Stuhlmacher v. Home Depot - Ladder Defect Case to be Retried

The injury at the center of the recently-decided Stuhlmacher v. Home Depot U.S.A., Inc. didn't occur around the holidays. However, it is relevant because it involves an allegedly defective ladder. The fact is, both before and for weeks after the holiday season, people climb ladders to decorate and then "un-decorate" their homes. ladder1.jpg

It's a fact that ladders can tip regardless of their condition if they aren't used properly. However, when a ladder collapses or otherwise fails when being used properly as intended or anticipated, this may be grounds for a product liability lawsuit.

This was the case in Stuhlmacher.

Generally in order to succeed in a product liability lawsuit, one must prove not only he or she suffered injuries, but that those injuries were proximately caused by a product that was either defective or lacked proper instructions or warnings. One must also show the product was being used more or less in the manner intended.

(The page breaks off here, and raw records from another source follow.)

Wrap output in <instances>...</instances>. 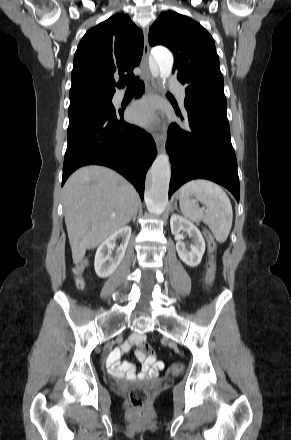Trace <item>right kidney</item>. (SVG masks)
Wrapping results in <instances>:
<instances>
[{
    "instance_id": "1",
    "label": "right kidney",
    "mask_w": 291,
    "mask_h": 440,
    "mask_svg": "<svg viewBox=\"0 0 291 440\" xmlns=\"http://www.w3.org/2000/svg\"><path fill=\"white\" fill-rule=\"evenodd\" d=\"M130 236L131 227L125 226L114 232L99 245L94 261L95 272L99 277L106 278L117 269L124 258ZM118 239H121L122 243L115 254L111 256Z\"/></svg>"
}]
</instances>
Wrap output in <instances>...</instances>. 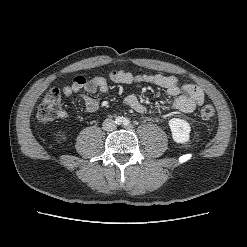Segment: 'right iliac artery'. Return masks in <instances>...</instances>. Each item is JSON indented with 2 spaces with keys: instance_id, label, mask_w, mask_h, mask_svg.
Returning a JSON list of instances; mask_svg holds the SVG:
<instances>
[{
  "instance_id": "82829eb1",
  "label": "right iliac artery",
  "mask_w": 247,
  "mask_h": 247,
  "mask_svg": "<svg viewBox=\"0 0 247 247\" xmlns=\"http://www.w3.org/2000/svg\"><path fill=\"white\" fill-rule=\"evenodd\" d=\"M122 122H123L122 117H117V118L115 119V123H116V124H121Z\"/></svg>"
}]
</instances>
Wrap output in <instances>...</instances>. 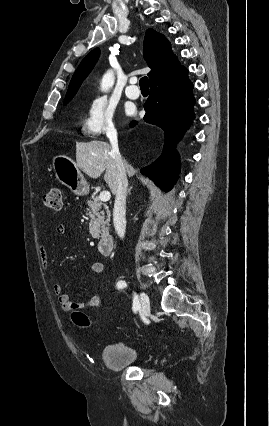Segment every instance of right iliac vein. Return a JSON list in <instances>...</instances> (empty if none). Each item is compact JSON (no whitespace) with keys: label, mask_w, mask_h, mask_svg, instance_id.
<instances>
[{"label":"right iliac vein","mask_w":269,"mask_h":426,"mask_svg":"<svg viewBox=\"0 0 269 426\" xmlns=\"http://www.w3.org/2000/svg\"><path fill=\"white\" fill-rule=\"evenodd\" d=\"M141 299V310L142 313L147 316L150 312V299L149 296L145 292H141L140 294Z\"/></svg>","instance_id":"obj_1"}]
</instances>
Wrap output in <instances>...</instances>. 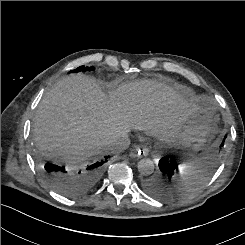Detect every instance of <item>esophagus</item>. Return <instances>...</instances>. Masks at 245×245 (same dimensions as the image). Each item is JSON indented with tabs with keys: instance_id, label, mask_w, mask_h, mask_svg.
<instances>
[{
	"instance_id": "esophagus-1",
	"label": "esophagus",
	"mask_w": 245,
	"mask_h": 245,
	"mask_svg": "<svg viewBox=\"0 0 245 245\" xmlns=\"http://www.w3.org/2000/svg\"><path fill=\"white\" fill-rule=\"evenodd\" d=\"M132 152V155L137 157H146L149 153L148 149L144 145L134 147Z\"/></svg>"
}]
</instances>
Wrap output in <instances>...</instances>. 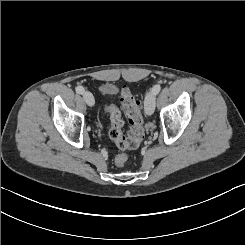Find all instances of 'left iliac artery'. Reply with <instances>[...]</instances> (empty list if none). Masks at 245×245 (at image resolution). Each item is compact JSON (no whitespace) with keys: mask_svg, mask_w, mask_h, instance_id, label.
Segmentation results:
<instances>
[{"mask_svg":"<svg viewBox=\"0 0 245 245\" xmlns=\"http://www.w3.org/2000/svg\"><path fill=\"white\" fill-rule=\"evenodd\" d=\"M152 90L154 91L155 94H158L161 90V85L159 84L154 85Z\"/></svg>","mask_w":245,"mask_h":245,"instance_id":"1","label":"left iliac artery"}]
</instances>
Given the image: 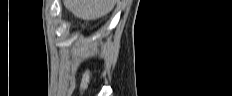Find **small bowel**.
<instances>
[{
  "label": "small bowel",
  "mask_w": 232,
  "mask_h": 96,
  "mask_svg": "<svg viewBox=\"0 0 232 96\" xmlns=\"http://www.w3.org/2000/svg\"><path fill=\"white\" fill-rule=\"evenodd\" d=\"M87 83H88V73L85 74V77H84V80H83V83H82V87H86Z\"/></svg>",
  "instance_id": "c3829d8e"
}]
</instances>
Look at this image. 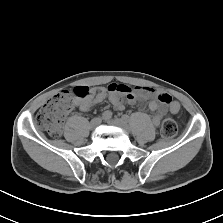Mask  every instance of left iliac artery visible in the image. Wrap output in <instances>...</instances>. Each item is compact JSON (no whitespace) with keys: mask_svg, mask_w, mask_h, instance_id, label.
<instances>
[{"mask_svg":"<svg viewBox=\"0 0 223 223\" xmlns=\"http://www.w3.org/2000/svg\"><path fill=\"white\" fill-rule=\"evenodd\" d=\"M122 119H124L126 122H128V121H129V117H128V116H126V115H123V116H122Z\"/></svg>","mask_w":223,"mask_h":223,"instance_id":"obj_1","label":"left iliac artery"}]
</instances>
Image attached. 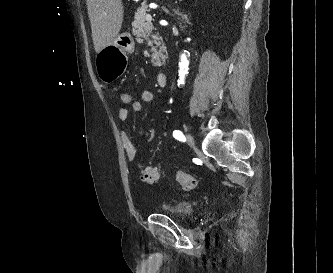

Here, according to court records, the issue before the U.S. Court of Appeals for the Seventh Circuit was that of causation, as posited by a plaintiff expert witness, whose testimony was stricken from the record by the trial judge. Without that testimony, causation could not be proven. The federal appellate court reversed, finding the testimony qualified as relevant under Civil Rule 702, so long as it helps the jury in determining any fact at issue in the case. Specifically, expert witnesses are allowed to put forth alternative models to explain their conclusions, the court ruled.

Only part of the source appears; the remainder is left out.